Data excerpts:
....

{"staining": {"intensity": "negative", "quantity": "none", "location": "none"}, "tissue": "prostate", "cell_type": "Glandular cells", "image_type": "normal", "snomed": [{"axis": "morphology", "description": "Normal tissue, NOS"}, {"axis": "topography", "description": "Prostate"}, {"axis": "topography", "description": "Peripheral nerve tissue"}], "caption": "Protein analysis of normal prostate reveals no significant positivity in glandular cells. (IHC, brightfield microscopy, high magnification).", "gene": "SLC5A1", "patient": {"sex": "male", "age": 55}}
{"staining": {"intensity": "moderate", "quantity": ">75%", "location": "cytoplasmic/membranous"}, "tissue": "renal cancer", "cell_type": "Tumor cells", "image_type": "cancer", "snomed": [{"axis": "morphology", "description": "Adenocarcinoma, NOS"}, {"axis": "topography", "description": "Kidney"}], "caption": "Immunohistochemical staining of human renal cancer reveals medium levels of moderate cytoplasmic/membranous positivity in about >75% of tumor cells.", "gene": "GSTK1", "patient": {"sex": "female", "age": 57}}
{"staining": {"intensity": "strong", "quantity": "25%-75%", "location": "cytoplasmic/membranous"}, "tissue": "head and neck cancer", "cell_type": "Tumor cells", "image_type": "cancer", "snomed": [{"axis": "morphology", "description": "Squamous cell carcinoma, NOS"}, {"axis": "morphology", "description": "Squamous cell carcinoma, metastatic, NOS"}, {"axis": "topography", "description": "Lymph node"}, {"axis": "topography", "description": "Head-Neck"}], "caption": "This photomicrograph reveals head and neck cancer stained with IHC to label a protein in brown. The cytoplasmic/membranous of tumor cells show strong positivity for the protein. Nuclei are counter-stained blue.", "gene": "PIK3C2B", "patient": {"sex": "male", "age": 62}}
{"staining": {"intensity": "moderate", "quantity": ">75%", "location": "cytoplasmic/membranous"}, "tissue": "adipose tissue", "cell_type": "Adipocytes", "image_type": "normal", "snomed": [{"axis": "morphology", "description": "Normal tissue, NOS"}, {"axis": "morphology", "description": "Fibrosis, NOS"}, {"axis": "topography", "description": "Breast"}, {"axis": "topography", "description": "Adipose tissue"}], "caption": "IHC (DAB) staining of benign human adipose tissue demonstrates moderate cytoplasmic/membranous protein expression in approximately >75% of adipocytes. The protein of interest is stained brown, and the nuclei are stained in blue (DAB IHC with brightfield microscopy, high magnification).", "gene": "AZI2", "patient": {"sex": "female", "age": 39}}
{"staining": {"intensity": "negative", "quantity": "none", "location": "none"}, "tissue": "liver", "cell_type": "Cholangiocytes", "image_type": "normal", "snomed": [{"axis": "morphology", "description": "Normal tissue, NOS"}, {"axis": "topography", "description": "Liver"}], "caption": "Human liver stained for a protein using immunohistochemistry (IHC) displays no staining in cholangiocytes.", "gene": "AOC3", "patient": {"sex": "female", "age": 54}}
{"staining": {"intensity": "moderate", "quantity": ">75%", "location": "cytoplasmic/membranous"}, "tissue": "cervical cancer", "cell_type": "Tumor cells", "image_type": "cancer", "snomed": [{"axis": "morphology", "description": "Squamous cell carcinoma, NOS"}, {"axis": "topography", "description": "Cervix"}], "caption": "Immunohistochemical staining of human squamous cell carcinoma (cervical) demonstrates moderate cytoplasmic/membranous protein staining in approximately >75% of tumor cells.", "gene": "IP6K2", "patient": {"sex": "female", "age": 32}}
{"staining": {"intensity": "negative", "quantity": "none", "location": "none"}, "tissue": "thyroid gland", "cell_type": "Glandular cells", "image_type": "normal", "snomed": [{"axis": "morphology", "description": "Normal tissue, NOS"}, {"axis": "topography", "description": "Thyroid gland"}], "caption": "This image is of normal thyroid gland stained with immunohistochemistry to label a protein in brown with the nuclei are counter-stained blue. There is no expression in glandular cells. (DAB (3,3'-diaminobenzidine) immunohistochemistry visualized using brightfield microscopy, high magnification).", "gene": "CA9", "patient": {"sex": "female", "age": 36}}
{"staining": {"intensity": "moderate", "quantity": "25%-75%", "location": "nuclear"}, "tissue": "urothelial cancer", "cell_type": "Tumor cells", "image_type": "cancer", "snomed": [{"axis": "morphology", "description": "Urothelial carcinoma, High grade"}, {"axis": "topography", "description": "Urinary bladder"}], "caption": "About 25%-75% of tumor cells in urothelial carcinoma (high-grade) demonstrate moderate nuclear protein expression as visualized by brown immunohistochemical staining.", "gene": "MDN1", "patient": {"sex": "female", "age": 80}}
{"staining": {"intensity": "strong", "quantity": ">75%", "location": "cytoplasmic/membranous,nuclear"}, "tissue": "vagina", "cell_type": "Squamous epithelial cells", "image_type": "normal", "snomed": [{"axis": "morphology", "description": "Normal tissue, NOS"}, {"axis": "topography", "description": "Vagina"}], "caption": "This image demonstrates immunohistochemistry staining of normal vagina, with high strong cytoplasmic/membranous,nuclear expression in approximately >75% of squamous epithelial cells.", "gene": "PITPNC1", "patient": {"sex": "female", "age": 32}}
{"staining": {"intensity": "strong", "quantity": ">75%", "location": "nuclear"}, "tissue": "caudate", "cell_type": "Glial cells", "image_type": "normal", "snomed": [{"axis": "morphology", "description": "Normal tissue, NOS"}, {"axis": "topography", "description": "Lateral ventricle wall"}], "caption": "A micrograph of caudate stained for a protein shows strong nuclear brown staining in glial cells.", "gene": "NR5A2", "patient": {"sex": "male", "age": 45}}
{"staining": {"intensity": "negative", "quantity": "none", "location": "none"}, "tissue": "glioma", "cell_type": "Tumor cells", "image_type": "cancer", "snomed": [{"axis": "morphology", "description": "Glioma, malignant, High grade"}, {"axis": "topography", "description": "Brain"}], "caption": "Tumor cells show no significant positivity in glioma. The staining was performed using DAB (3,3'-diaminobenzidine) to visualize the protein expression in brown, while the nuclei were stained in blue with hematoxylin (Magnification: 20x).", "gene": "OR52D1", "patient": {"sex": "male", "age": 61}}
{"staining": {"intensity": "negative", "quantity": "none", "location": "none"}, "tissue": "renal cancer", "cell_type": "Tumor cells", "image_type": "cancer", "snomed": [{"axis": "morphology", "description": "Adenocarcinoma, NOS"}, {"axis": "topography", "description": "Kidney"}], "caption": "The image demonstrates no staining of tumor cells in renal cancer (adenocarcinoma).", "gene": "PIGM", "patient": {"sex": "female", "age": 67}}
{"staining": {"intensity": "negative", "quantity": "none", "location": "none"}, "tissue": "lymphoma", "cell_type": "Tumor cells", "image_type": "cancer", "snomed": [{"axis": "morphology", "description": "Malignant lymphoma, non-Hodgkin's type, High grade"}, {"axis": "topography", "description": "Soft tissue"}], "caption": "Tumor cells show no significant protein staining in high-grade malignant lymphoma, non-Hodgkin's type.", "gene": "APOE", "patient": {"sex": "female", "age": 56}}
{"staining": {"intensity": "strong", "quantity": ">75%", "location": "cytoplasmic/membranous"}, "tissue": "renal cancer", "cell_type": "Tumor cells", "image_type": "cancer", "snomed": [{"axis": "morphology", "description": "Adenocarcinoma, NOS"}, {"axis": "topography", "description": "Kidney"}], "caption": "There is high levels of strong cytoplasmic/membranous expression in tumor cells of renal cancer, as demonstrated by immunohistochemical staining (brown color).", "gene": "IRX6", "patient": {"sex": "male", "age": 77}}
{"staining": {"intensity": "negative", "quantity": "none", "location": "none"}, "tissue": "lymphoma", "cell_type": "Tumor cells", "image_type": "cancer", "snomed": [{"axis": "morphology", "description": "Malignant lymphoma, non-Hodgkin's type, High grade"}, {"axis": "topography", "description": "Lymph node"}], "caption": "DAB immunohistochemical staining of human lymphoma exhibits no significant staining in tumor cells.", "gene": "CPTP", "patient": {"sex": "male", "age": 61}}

....

-- Task brief --
Every line of the records in which the string "nuclear" is found should be counted, and only the count returned.

-- Task answer --
3